Damp bag, hot talc. Flimflam of the highest order. Cutthroats aboard ship, the ship of state, flying under a false flag, a flag of convenience, registered in a distant port. Pettigrew snarled. Melville writes somewhere of “inhuman hooting”. A prize for the first to find out where. I already know, because I read the words this morning, by dawn’s early light, or by candlelight, or both, or neither, squinting at the small print.
Does Peter Quint ever squint, in The Turn Of The Screw? I don’t know. That was Henry James, of course, not Herman Melville, both Americans, but only one of them ended his days in the grip of mad delusions. Or perhaps they both did.
Both did. Both did. If you say it aloud, over and over again, its meaning becomes lost, it becomes a kind of atavistic chant, to be chanted while leaping and capering around a bonfire in a night swarming with demons, in a forest clearing, your body painted with woad.
Both did, both did. It could be the name of a god, but what sort of god? The god of bees, the god of herons. Perhaps, at a pinch, the otter god. I can well imagine, if daubed in woad, shrieking a prayer to Both Did the otter god, by the light of a bonfire in a forest clearing, waving a tally stick, thousands of years ago. Thousands and thousands. Or just last week. But if last week, the kind of thing you might get arrested for these days.
Imagine the interrogation, in the cold bare room of the police station. You would have to explain yourself to win your freedom. Otherwise they might lock you up, judging you as mad as the aged Henry James. I think Herman Melville’s wife, at some point, was under pressure to have her husband declared insane. She refused.

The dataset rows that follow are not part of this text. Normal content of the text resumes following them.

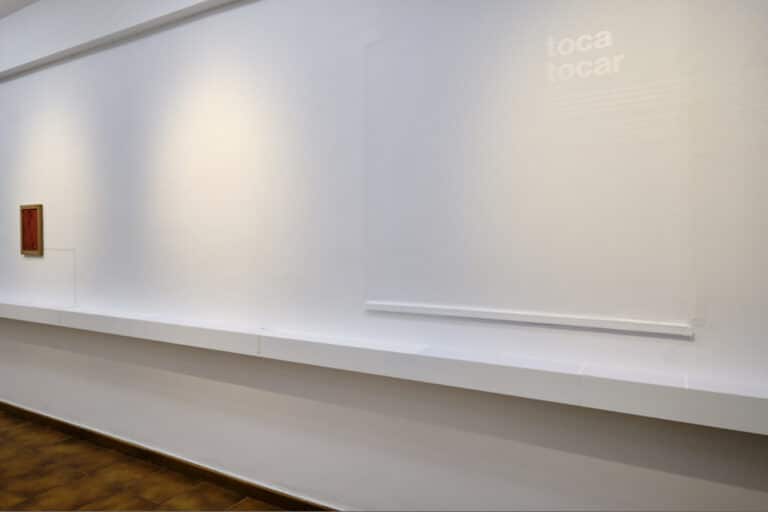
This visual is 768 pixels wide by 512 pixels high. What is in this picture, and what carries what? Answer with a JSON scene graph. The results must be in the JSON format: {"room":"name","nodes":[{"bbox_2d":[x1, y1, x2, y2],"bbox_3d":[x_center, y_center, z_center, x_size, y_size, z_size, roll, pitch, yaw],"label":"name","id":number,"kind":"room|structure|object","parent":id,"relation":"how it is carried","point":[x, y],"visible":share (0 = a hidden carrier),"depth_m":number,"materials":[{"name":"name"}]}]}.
{"room":"museum","nodes":[
{"label":"museum","id":0,"kind":"room"},
{"bbox_2d":[0,0,38,18],"bbox_3d":[-1.742,-2.046,1.255,11.447,0.118,3.640,0,1,29],"label":"ceiling","id":1,"kind":"structure","parent":0,"point":[32,0],"depth_m":3.80,"materials":[{"name":"white paint"}]},
{"bbox_2d":[0,410,308,511],"bbox_3d":[-2.474,1.494,1.545,11.672,0.102,4.113,0,1,29],"label":"floor","id":2,"kind":"structure","parent":0,"point":[32,427],"depth_m":2.94,"materials":[{"name":"brown"}]},
{"bbox_2d":[0,0,767,509],"bbox_3d":[-1.443,-0.225,3.217,9.896,3.331,0.118,0,1,29],"label":"wall","id":3,"kind":"structure","parent":0,"point":[591,460],"depth_m":2.57,"materials":[{"name":"white paint"}]},
{"bbox_2d":[20,203,43,255],"bbox_3d":[-3.005,-0.218,3.996,0.332,0.431,0.026,0,1,29],"label":"framed picture","id":4,"kind":"object","parent":3,"relation":"attached to","point":[33,232],"visible":0.99,"depth_m":3.98},
{"bbox_2d":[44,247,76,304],"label":"cable cover","id":5,"kind":"object","parent":3,"relation":"attached to","point":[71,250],"visible":0.94,"depth_m":3.72,"materials":[{"name":"white"}]},
{"bbox_2d":[0,0,240,78],"bbox_3d":[-1.601,-1.762,3.176,9.247,0.382,0.120,0,1,29],"label":"ceiling beam","id":6,"kind":"structure","parent":3,"relation":"attached to","point":[45,42],"depth_m":3.50,"materials":[{"name":"white paint"}]},
{"bbox_2d":[0,400,340,511],"bbox_3d":[-1.438,1.372,3.125,9.446,0.086,0.016,0,1,29],"label":"baseboard","id":7,"kind":"structure","parent":3,"relation":"attached to","point":[289,500],"depth_m":3.06,"materials":[{"name":"brown wood"}]},
{"bbox_2d":[1,298,767,435],"bbox_3d":[-1.531,0.471,3.129,7.880,0.125,0.193,0,1,29],"label":"wall ledge","id":8,"kind":"object","parent":3,"relation":"attached to","point":[738,399],"visible":0.99,"depth_m":1.98,"materials":[{"name":"white paint"}]},
{"bbox_2d":[362,1,695,334],"bbox_3d":[0.510,-0.385,2.045,1.429,1.337,0.016,0,1,29],"label":"projection screen","id":9,"kind":"object","parent":3,"relation":"attached to","point":[586,305],"visible":0.98,"depth_m":1.96,"materials":[{"name":"white"}]},
{"bbox_2d":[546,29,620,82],"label":"wall lettering","id":10,"kind":"object","parent":9,"relation":"attached to","point":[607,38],"visible":0.98,"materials":[{"name":"white"}]},
{"bbox_2d":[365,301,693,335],"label":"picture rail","id":11,"kind":"object","parent":3,"relation":"attached to","point":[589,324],"visible":0.98,"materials":[{"name":"white"}]}
]}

“His wife refused”. The title of a piece from David Byrne’s score for The Catherine Wheel. Choreographed, as I recall, by Twyla Tharp. Now there is a woman who lends herself to anagranmatization. Especially in Welsh. And while we are on the subject of Welsh, however fugitively, is it not splendid that the Welsh language word for a microwave oven is a popty-ping? That, at least, is the claim made by Roger Lewis, in one of his newspaper articles.
It has ever been a wonder to me that I am not employed by a newspaper to write a column. I could bash out a few hundred words on any subject required. Prongs, tines, and nozzles would be three examples of topics I could blather about. Not to mention damp bags and hot talc, with which we began, if you remember. But what of damp talc and hot bags? What then, what then?

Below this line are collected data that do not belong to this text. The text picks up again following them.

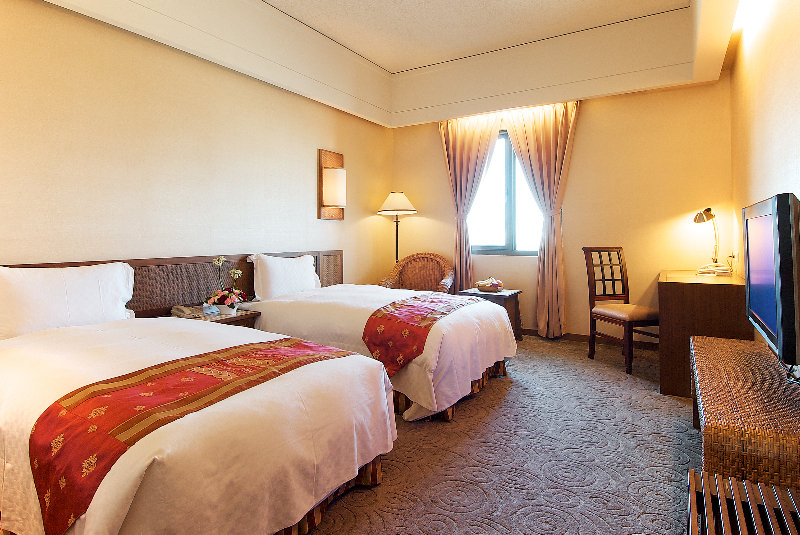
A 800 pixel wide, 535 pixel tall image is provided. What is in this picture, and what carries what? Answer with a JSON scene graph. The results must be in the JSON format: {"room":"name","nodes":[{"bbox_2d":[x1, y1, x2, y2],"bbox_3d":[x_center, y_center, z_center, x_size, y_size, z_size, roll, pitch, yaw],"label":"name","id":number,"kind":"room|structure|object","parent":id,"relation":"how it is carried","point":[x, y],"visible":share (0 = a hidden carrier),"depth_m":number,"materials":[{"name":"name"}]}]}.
{"room":"bedroom","nodes":[
{"label":"bedroom","id":0,"kind":"room"},
{"bbox_2d":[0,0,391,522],"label":"left wall","id":1,"kind":"structure","parent":0,"point":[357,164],"depth_m":2.97,"materials":[{"name":"beige paint"}]},
{"bbox_2d":[0,250,342,334],"bbox_3d":[-1.184,0.661,3.202,0.061,0.897,3.762,-1,-1,36],"label":"headboard","id":2,"kind":"object","parent":1,"relation":"attached to","point":[135,292],"visible":0.33,"depth_m":3.10,"materials":[{"name":"brown wood"}]},
{"bbox_2d":[318,149,345,219],"bbox_3d":[-0.199,-0.521,4.496,0.197,0.779,0.354,-1,-1,36],"label":"wall lamp","id":3,"kind":"object","parent":1,"relation":"attached to","point":[331,198],"visible":0.99,"depth_m":4.41,"materials":[{"name":"brown wood"}]},
{"bbox_2d":[0,335,708,534],"bbox_3d":[0.359,1.213,2.024,4.246,0.106,6.121,-1,-1,36],"label":"carpet floor","id":4,"kind":"structure","parent":0,"point":[317,534],"depth_m":2.06,"materials":[{"name":"grey carpet"}]},
{"bbox_2d":[0,313,396,534],"bbox_3d":[-0.913,0.715,1.924,1.962,0.912,1.389,-1,-1,36],"label":"bed","id":5,"kind":"object","parent":4,"relation":"on","point":[118,526],"visible":0.97,"depth_m":1.43,"materials":[{"name":"fabric"}]},
{"bbox_2d":[0,261,135,340],"bbox_3d":[-1.648,0.403,2.333,0.251,0.423,0.765,-1,-1,36],"label":"pillow","id":6,"kind":"object","parent":5,"relation":"on","point":[85,281],"visible":0.92,"depth_m":2.23,"materials":[{"name":"white fabric"}]},
{"bbox_2d":[22,336,358,532],"bbox_3d":[-0.547,0.724,1.661,0.492,0.329,1.232,-1,-1,36],"label":"bed runner","id":7,"kind":"object","parent":5,"relation":"on","point":[129,428],"visible":0.89,"depth_m":1.32,"materials":[{"name":"red fabric"}]},
{"bbox_2d":[171,305,260,327],"bbox_3d":[-1.058,0.895,3.037,0.484,0.575,0.488,-1,-1,36],"label":"nightstand","id":8,"kind":"object","parent":4,"relation":"on","point":[240,315],"visible":0.2,"depth_m":3.00,"materials":[{"name":"brown wood"}]},
{"bbox_2d":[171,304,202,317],"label":"telephone","id":9,"kind":"object","parent":8,"relation":"on","point":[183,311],"visible":0.96,"depth_m":2.92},
{"bbox_2d":[203,256,247,314],"bbox_3d":[-0.978,0.408,3.084,0.302,0.431,0.295,-1,-1,36],"label":"flower arrangement","id":10,"kind":"object","parent":8,"relation":"on","point":[216,297],"visible":0.99,"depth_m":3.03,"materials":[{"name":"plant"}]},
{"bbox_2d":[238,275,517,422],"bbox_3d":[0.185,0.703,3.348,2.039,0.950,1.438,-1,-1,36],"label":"bed","id":11,"kind":"object","parent":4,"relation":"on","point":[446,390],"visible":0.68,"depth_m":2.83,"materials":[{"name":"white fabric"}]},
{"bbox_2d":[250,253,320,299],"bbox_3d":[-0.583,0.425,3.703,0.258,0.419,0.799,-1,-1,36],"label":"pillow","id":12,"kind":"object","parent":11,"relation":"on","point":[276,281],"visible":0.95,"depth_m":3.52,"materials":[{"name":"white fabric"}]},
{"bbox_2d":[362,291,479,375],"bbox_3d":[0.605,0.726,3.155,0.480,0.359,1.464,-1,-1,36],"label":"bed runner","id":13,"kind":"object","parent":11,"relation":"on","point":[407,314],"visible":0.86,"depth_m":2.69,"materials":[{"name":"red fabric"}]},
{"bbox_2d":[379,191,416,261],"bbox_3d":[0.574,0.340,5.148,0.457,1.736,0.452,-1,-1,36],"label":"floor lamp","id":14,"kind":"object","parent":4,"relation":"on","point":[396,245],"visible":0.78,"depth_m":5.08,"materials":[{"name":"metal"}]},
{"bbox_2d":[380,252,453,291],"bbox_3d":[0.809,0.728,4.858,0.835,0.949,0.724,0,-1,15],"label":"wicker chair","id":15,"kind":"object","parent":4,"relation":"on","point":[445,269],"visible":0.63,"depth_m":5.02,"materials":[{"name":"brown wicker"}]},
{"bbox_2d":[459,288,523,340],"bbox_3d":[1.538,0.923,4.415,0.512,0.546,0.499,-1,-1,36],"label":"side table","id":16,"kind":"object","parent":4,"relation":"on","point":[476,294],"visible":0.42,"depth_m":4.31,"materials":[{"name":"brown wood"}]},
{"bbox_2d":[475,277,503,292],"bbox_3d":[1.514,0.581,4.435,0.291,0.144,0.301,-1,-1,36],"label":"basket","id":17,"kind":"object","parent":16,"relation":"on","point":[481,284],"visible":1,"depth_m":4.36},
{"bbox_2d":[583,247,659,374],"bbox_3d":[2.472,0.670,3.636,0.453,1.039,0.544,0,-1,-12],"label":"chair","id":18,"kind":"object","parent":4,"relation":"on","point":[630,317],"visible":0.93,"depth_m":3.74,"materials":[{"name":"brown wood"}]},
{"bbox_2d":[657,270,749,399],"bbox_3d":[2.788,0.773,3.260,0.498,0.812,1.148,-1,-1,36],"label":"desk","id":19,"kind":"object","parent":4,"relation":"on","point":[703,286],"visible":0.72,"depth_m":2.85,"materials":[{"name":"brown wood"}]},
{"bbox_2d":[693,209,727,274],"bbox_3d":[3.149,0.081,3.550,0.180,0.570,0.248,-1,-1,36],"label":"desk lamp","id":20,"kind":"object","parent":19,"relation":"on","point":[697,217],"visible":1,"depth_m":3.52,"materials":[{"name":"gold metal"}]},
{"bbox_2d":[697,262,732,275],"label":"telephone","id":21,"kind":"object","parent":19,"relation":"on","point":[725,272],"visible":0.99,"depth_m":3.38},
{"bbox_2d":[686,468,799,534],"bbox_3d":[1.006,0.950,0.877,0.388,0.422,0.832,-1,-1,36],"label":"luggage rack","id":22,"kind":"object","parent":4,"relation":"on","point":[753,504],"visible":0.99,"depth_m":1.12,"materials":[{"name":"brown wood"}]},
{"bbox_2d":[691,335,799,494],"bbox_3d":[1.737,0.889,1.744,0.385,0.540,1.382,-1,-1,36],"label":"wicker chest","id":23,"kind":"object","parent":4,"relation":"on","point":[700,373],"visible":0.8,"depth_m":1.41,"materials":[{"name":"brown wicker"}]},
{"bbox_2d":[743,193,799,370],"bbox_3d":[1.780,0.187,1.675,0.190,0.645,0.973,-1,-1,36],"label":"television","id":24,"kind":"object","parent":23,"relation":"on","point":[781,315],"visible":0.99,"depth_m":1.42,"materials":[{"name":"black plastic"}]},
{"bbox_2d":[8,0,757,128],"bbox_3d":[0.455,-1.702,2.485,3.532,0.467,5.955,-1,-1,36],"label":"ceiling","id":25,"kind":"structure","parent":0,"point":[381,117],"depth_m":3.73,"materials":[{"name":"paint"}]},
{"bbox_2d":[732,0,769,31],"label":"ceiling light","id":26,"kind":"object","parent":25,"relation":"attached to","point":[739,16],"visible":0.95,"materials":[{"name":"white"}]},
{"bbox_2d":[389,74,734,347],"bbox_3d":[2.068,-0.378,4.764,3.678,3.159,0.152,-1,-1,36],"label":"back wall","id":27,"kind":"structure","parent":0,"point":[584,119],"depth_m":4.17,"materials":[{"name":"beige paint"}]},
{"bbox_2d":[440,112,500,290],"bbox_3d":[1.413,-0.149,4.933,0.749,2.604,0.137,-1,-1,36],"label":"left curtain","id":28,"kind":"object","parent":27,"relation":"attached to","point":[459,265],"visible":0.81,"depth_m":4.95,"materials":[{"name":"fabric"}]},
{"bbox_2d":[468,129,541,255],"bbox_3d":[1.911,-0.458,4.805,1.177,1.503,0.141,-1,-1,36],"label":"window","id":29,"kind":"structure","parent":27,"relation":"in","point":[506,166],"depth_m":4.83,"materials":[{"name":"glass"}]},
{"bbox_2d":[505,100,577,337],"bbox_3d":[2.092,-0.138,4.505,0.761,2.614,0.148,-1,-1,36],"label":"right curtain","id":30,"kind":"object","parent":27,"relation":"attached to","point":[550,322],"visible":0.91,"depth_m":4.45,"materials":[{"name":"fabric"}]},
{"bbox_2d":[521,327,660,350],"bbox_3d":[2.099,1.169,4.673,3.328,0.079,0.014,-1,-1,36],"label":"baseboard","id":31,"kind":"structure","parent":27,"relation":"attached to","point":[572,336],"depth_m":4.30,"materials":[{"name":"brown wood"}]},
{"bbox_2d":[729,1,799,385],"bbox_3d":[1.850,-0.399,1.419,0.144,3.179,5.776,-1,-1,36],"label":"right wall","id":32,"kind":"structure","parent":0,"point":[797,99],"depth_m":2.38,"materials":[{"name":"beige paint"}]}
]}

I used to know a couple whose idea of sightseeing, when on holiday, was to gaze into the windows of butcher’s shops, appraising the meat on display. What curious behaviour. I recall that I was both amused and a little disgusted, not a common combination of emotions. I think there may, too, have been an admixture of contempt.
Contempt. Le mépris, in French, and the title of a 1963 film by Jean-Luc Godard. I have seen it twice, both times on television, both times long ago, and all I remember of it is a shot – or shots – of an impossibly blue sea, the bluest sea I have ever seen in cinema. I think the film is considered a masterpiece. But then there is a certain type of film buff who will forever wax preposterous about Godard.
The auteur Godard and the otter-god. Now there is a pairing, almost homonymic, a pairing that lends itself, as Twyla Tharp does to anagrams, to the method outlined by Raymond Roussel in How I Wrote Certain Of My Books. I could write a piece about a wholly imaginary Godard film, one in which the blue, blue sea is reflected, blue-dazzlingly, in the glass window of a butcher’s shop. The film could begin with a quotation from Herman Melville and end with one from Henry James. And in between? In between, for roughly ninety minutes? I have no idea, for as I explained to a French art critic in New York only the other day, I do not have a visual imagination. That is why I work with words.
The ‘somewhere’ of Melville to which you refer is generally accepted to be a windowless and vomit-strewn cabin aboard the merchantman Highlander during his composition of the original draft of the post-televisual novel ‘Buffy the Vampire Slayer’.
Please can I have my prize?
I think that Both Did the otter god is a good friend of Sredni Vashtar the polecat-ferret god.
Twyla Tharp is almost an anagram of “Y llaeth twp”, which means “The stupid milk”.
What an extraordinary coincidence! “The Stupid Milk” is also the title of one of Pebblehead’s bestselling paperback potboilers!
Hope I’m not getting mixed up with Twyla Thelp…
I imagine that the explaining to the French art critic in New York was done whilst leaning insouciantly against a mantelpiece…
Is there any other way of speaking to French art critics?